I picked up my violin and started to play. Outside the window, I stared at the leafless black trees. Sealed shut, a matronly nurse told me: years back, a suicide. I wanted the beautiful woman who plowed her Plymouth into my car to show up. I wanted a nurse to drive a needle of morphine into my arm. I wanted to leap out the window. A moan floated by; I looked down, expecting a hole in my chest.
It was the violin. I didn’t know how to play. “Baby, what can I get you?” the beautiful woman asked when she visited the first time. She felt sorry. She had her eyes closed when we collided. I said a violin. I’d had one in my car. Not mine, it belonged to the woman who’d called to say it was over. I was on my way to return it. I’d told her she played so badly it stung my ears. Maybe that’s what ended it.
The Russians were shouting. The beautiful woman told me, “I usually don’t like where I am.” That’s why she drove with her eyes closed. Now I tried it and began to drift, feeling no longer myself but Dmitri from Brothers Karamozov, waiting for Grushenka. She’d arrive any minute in a tight-fitting dress and a fur hat.
The front door slammed. I heard someone brush snow from a coat. I called out, and there stood Ivan in the doorway, wearing a pink hat. “You can’t be saved.”
Who said I wanted salvation? Only for Grushenka to say, “Shhh,” her sugar breath on my face, then straddle me and pound my chest with her fists.
The Russians were fighting, louder. I opened my eyes just as the pillbox hat skidded on the floor. A slap. I rang the nurse’s bell, until it screeched like an angry, injured bird.
A nurse charged into the room. She told the Russians to cut it out and me to stop messing with that violin. “Sounds like someone’s dying in here.”

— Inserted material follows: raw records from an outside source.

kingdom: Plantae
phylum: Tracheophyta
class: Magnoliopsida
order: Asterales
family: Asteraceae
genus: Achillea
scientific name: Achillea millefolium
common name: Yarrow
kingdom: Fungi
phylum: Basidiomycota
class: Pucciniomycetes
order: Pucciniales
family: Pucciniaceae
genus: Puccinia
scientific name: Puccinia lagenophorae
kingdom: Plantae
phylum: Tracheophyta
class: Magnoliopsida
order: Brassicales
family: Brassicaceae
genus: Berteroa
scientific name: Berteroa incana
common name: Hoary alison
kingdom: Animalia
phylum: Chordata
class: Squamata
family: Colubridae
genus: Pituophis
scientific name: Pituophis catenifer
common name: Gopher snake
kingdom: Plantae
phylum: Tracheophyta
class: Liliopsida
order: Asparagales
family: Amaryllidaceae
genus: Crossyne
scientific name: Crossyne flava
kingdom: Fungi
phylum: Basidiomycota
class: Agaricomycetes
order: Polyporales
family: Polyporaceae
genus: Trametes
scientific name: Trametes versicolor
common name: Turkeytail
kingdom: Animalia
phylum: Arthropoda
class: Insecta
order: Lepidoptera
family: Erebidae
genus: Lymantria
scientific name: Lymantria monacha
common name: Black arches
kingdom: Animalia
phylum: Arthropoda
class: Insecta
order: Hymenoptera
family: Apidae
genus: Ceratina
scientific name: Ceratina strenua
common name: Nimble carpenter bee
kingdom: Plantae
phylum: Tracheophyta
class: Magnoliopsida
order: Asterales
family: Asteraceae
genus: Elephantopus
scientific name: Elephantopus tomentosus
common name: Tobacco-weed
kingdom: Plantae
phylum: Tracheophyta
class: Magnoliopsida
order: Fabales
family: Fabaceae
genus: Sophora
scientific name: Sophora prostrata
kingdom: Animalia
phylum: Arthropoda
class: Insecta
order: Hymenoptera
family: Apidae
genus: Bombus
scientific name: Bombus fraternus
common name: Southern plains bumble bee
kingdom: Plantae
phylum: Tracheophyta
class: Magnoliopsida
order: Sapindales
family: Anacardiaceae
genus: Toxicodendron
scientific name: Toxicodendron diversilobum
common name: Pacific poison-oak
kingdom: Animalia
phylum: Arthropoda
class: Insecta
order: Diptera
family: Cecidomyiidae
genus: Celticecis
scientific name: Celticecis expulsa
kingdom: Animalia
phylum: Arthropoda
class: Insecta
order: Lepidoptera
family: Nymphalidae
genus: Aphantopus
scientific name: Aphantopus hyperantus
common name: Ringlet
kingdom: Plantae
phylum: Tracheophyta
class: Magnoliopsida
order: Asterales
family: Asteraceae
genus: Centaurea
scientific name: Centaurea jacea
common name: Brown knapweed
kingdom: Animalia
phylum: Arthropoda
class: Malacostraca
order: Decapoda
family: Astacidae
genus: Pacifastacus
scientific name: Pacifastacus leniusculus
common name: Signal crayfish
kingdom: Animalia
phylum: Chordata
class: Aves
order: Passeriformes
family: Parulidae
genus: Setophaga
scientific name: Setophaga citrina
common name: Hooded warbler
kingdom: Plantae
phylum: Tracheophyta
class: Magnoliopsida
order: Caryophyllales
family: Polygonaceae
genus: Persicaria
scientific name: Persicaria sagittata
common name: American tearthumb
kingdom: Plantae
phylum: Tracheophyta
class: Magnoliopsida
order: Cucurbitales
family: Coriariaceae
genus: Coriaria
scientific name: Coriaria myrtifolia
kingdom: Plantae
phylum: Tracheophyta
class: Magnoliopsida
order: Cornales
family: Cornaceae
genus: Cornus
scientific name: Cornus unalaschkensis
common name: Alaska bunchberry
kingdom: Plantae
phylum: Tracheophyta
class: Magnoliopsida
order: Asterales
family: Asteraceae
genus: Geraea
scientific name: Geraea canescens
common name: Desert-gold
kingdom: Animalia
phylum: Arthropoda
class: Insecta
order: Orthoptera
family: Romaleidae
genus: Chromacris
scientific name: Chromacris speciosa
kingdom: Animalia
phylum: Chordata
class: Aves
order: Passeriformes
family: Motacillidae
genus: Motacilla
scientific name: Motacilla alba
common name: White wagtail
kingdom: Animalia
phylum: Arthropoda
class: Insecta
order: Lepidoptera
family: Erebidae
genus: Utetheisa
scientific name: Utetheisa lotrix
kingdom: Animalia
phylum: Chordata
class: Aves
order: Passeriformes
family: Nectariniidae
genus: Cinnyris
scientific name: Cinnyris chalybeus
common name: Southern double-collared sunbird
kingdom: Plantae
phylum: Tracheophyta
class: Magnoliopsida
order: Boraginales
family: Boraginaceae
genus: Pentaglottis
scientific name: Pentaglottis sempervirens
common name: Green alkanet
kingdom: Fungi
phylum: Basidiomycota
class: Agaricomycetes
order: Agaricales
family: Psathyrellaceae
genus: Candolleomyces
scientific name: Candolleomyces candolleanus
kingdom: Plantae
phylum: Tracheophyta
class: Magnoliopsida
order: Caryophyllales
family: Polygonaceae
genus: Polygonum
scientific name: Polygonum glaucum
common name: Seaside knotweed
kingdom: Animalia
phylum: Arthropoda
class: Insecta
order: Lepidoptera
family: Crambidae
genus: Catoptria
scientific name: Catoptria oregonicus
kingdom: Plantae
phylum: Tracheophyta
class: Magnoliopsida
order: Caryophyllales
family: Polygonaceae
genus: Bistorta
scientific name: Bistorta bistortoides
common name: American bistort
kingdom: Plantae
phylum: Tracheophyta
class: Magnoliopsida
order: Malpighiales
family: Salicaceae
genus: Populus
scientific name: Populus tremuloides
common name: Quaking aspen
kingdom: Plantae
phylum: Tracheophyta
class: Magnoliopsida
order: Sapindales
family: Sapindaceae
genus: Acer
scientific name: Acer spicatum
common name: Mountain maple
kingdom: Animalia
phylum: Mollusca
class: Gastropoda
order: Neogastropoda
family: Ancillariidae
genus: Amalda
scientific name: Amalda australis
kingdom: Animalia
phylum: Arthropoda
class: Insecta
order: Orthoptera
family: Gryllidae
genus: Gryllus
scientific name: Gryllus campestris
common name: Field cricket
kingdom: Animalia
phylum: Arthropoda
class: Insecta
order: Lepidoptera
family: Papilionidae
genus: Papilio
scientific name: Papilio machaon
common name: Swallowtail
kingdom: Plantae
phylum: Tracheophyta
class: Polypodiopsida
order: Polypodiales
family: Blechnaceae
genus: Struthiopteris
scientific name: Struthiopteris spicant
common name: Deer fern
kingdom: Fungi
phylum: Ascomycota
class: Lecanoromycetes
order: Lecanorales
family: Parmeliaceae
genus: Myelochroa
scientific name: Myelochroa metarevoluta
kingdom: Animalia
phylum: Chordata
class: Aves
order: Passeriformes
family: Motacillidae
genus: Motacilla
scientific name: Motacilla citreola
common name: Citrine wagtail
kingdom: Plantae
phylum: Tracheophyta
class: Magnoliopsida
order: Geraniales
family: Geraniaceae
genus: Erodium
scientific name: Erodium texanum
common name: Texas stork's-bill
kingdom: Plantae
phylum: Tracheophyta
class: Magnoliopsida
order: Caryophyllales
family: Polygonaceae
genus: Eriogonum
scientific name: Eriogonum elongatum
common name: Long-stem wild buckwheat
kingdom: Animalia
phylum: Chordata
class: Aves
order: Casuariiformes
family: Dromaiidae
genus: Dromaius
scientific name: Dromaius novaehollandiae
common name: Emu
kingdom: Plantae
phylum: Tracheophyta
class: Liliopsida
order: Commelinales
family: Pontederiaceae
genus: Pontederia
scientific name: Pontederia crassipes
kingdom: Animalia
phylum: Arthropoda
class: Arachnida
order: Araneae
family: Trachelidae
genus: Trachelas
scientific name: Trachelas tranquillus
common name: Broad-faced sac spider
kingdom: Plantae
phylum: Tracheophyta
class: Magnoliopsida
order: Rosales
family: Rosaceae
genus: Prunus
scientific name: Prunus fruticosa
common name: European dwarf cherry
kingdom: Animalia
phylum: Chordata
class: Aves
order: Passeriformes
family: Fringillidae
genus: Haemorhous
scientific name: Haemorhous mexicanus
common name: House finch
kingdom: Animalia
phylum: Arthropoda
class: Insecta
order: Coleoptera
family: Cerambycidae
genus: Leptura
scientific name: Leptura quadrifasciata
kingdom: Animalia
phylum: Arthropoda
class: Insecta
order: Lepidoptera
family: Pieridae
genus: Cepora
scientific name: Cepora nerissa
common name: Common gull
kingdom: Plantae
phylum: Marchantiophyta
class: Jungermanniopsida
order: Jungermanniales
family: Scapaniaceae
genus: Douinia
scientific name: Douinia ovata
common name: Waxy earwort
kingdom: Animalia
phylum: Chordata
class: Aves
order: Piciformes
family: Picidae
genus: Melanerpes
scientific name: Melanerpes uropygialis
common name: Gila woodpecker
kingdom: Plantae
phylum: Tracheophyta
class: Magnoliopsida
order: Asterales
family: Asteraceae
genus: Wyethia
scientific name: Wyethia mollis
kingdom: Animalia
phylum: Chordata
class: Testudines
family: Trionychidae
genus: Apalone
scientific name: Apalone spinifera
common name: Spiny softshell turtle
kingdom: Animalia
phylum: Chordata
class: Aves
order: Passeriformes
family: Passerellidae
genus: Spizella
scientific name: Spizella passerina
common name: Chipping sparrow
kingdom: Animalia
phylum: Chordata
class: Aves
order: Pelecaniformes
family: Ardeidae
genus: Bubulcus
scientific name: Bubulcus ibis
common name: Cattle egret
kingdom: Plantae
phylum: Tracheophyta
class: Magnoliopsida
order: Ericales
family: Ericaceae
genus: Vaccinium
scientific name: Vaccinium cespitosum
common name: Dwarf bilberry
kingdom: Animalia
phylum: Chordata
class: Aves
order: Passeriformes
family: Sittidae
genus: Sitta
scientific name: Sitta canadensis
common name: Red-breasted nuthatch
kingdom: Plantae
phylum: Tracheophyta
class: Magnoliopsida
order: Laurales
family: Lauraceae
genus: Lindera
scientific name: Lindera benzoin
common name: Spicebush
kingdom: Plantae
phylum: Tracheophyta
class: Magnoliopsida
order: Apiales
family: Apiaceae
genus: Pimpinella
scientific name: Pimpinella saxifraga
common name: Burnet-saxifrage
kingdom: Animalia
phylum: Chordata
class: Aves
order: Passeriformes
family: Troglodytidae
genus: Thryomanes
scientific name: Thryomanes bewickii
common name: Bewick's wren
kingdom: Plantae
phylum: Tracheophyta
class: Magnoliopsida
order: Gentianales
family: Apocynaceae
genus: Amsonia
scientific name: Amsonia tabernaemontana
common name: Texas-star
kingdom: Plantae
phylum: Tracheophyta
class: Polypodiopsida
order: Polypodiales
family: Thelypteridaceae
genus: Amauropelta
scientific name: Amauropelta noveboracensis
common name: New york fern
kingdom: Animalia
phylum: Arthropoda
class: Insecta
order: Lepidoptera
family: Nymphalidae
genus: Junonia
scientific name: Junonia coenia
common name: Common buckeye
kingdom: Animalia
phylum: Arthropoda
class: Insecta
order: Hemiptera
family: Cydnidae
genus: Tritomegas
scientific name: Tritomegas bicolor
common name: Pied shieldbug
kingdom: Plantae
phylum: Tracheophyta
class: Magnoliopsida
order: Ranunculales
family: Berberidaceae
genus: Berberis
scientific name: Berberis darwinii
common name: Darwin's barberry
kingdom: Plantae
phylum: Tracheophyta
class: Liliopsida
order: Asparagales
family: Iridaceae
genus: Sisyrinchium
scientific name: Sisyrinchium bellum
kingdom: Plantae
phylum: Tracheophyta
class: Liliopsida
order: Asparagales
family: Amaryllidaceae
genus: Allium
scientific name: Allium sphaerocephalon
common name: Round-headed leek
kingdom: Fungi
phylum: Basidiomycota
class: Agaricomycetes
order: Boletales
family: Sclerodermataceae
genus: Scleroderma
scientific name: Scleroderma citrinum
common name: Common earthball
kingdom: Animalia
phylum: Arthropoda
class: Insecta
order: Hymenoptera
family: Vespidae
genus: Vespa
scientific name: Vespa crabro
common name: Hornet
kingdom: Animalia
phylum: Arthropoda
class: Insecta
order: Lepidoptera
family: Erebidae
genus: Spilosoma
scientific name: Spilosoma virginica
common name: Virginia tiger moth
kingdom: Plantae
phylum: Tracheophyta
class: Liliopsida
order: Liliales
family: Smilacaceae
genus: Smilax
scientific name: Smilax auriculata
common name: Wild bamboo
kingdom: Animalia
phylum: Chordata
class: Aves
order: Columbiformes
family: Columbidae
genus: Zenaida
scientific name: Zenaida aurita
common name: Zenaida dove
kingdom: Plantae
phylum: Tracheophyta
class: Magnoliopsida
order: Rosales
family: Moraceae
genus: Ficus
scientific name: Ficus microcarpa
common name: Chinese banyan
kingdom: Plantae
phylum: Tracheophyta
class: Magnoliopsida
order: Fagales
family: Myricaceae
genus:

When they wheeled out the Russian for tests, his wife peered around the curtain. She wore her hat again, but lopsided, her cheek bright pink. Plunking herself into the chair beside me, her lower lip trembled, and I hoped to God she wouldn’t cry. She pointed to the violin. What the hell, she looked worse off than me.
She tucked it under her chin and began to play, music soaring around the room, then she got down on her knees and prayed. I felt my blood coursing through me, and I pushed myself up between the birdcage bars, so close I could see her make-up sparkling, just like my windshield, smashed on the street. I remembered thinking, how can a disaster look so beautiful?